Y es claro decir que estas ideas medievales que consideran a la mujer implícita o abiertamente como un ser inferior son practicadas (repetidas) por el resto de las clases dominadas; no sólo eso, sino que son concepciones defendidas a ultranza, incluidas por las propias mujeres; de ahí el encono que despierte la protesta femenina. Esta animadversión crece aún más por su heterodoxa forma de manifestarse: protestas plagadas de desnudos, atípicos performance, himnos, bailes y últimamente “vandalizar” edificios privados y públicos.
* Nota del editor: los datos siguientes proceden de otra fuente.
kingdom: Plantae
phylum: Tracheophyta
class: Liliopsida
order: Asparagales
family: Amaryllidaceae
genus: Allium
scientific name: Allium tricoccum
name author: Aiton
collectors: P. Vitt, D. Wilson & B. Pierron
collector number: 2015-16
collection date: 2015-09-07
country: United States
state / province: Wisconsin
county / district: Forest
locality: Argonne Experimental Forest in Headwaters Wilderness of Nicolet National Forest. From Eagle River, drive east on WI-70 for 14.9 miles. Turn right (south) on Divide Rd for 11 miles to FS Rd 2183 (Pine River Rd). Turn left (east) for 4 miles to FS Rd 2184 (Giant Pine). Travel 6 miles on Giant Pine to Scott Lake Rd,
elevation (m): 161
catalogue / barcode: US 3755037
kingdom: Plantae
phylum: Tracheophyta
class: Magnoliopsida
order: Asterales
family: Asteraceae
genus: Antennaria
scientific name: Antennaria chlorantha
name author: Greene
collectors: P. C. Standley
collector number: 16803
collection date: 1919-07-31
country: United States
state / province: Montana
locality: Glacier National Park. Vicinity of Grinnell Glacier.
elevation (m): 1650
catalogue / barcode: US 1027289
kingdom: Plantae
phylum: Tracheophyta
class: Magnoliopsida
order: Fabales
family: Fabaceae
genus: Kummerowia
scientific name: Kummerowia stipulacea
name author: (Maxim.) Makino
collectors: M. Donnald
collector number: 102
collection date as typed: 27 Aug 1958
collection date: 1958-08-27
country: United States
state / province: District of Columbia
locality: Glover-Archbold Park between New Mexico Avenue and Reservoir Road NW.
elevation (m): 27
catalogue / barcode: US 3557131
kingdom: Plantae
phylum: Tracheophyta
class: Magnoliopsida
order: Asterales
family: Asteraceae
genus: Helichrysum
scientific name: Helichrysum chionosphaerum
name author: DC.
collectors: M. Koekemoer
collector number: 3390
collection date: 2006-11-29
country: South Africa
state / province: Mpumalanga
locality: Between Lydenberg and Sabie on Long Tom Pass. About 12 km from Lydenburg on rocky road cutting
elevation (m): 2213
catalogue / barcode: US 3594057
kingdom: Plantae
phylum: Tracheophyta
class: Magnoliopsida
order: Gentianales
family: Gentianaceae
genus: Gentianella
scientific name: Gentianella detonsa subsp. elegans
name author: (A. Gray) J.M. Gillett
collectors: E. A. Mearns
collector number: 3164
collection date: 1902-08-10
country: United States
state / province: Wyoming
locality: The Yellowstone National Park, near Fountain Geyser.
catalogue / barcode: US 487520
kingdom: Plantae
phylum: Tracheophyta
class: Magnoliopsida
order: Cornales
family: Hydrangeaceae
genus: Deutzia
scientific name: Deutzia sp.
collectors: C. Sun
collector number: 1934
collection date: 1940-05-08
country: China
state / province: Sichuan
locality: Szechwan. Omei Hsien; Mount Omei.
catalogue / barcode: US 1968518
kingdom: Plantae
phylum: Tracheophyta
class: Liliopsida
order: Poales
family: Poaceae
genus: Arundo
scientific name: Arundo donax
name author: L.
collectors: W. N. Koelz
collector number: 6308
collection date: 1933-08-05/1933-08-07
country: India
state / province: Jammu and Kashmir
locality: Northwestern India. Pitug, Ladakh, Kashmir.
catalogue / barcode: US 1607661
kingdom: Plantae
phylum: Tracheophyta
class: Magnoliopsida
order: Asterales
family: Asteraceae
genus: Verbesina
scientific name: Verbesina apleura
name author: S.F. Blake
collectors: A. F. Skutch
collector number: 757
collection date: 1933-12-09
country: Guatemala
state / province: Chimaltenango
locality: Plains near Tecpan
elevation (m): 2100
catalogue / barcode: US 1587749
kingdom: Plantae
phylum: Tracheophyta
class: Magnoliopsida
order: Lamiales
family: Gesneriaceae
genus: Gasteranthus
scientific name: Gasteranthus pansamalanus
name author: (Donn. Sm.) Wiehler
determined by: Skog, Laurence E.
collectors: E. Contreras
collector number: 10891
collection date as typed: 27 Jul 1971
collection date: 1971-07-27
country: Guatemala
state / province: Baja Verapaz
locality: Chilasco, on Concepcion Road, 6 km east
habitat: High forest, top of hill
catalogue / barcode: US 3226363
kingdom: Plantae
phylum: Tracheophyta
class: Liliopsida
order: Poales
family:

Al respecto, creo justo asegurar que ese pacifismo que se le antepone, en palabras de un pensador contemporáneo, es más bien hipócrita, unilateral y superficial. La paz social a veces es burda apariencia. Algunos recuerdan la paz de la sociedad porfirista como ejemplar, pero olvidan que este orden se logró a costa del sometimiento y de la violencia cotidiana ejercida sobre los sectores oprimidos, campesinos, peones y obreros, es decir esa paz emergió por el flagelo y la represión. Si el feminismo hoy grita fuerte es por los años de deleznable impunidad. El grito feminista es desmedido porque es espontáneo; pero toda indignación es explosiva, irrumpe ante la contención obligada, es un estallido de hartazgo.
Con todo, es legítimo el reclamo: a la par que es necesario un cambio cultural también debe desaparecer la impunidad de los feminicidios. Y esta exigencia debe cumplirla la mal llamada Cuarta transformación. No vale justificar sus nulos resultados por la supuesta novatez o por el corto periodo que llevan al frente del poder. Y no vale, porque no estamos ante una clase política nueva. Debemos recordar que Morena nació de un reciclaje de actores políticos hijos del “viejo régimen”. Alegan que la complejidad del problema es heredada y les demanda más tiempo para poder cambiarlo. Es ecuánime responder que ellos mismos se encargaron de levantar las expectativas de cambio, se decían plenamente conscientes y capaces ante lo que se enfrentaban.
Esta violencia creciente ratifica que no estamos ante una transformación política progresista y que lamentablemente el fenómeno aún está lejos de acabar. De ahí la importancia de un feminismo fortalecido y permanente; sólo el respaldo popular y no el sectario le garantizará mayor contundencia; por eso debe estar abierto a la alianza con otros movimientos. Por una razón importante: los grandes cambios culturales y políticos son resultado de un poderoso esfuerzo colectivo.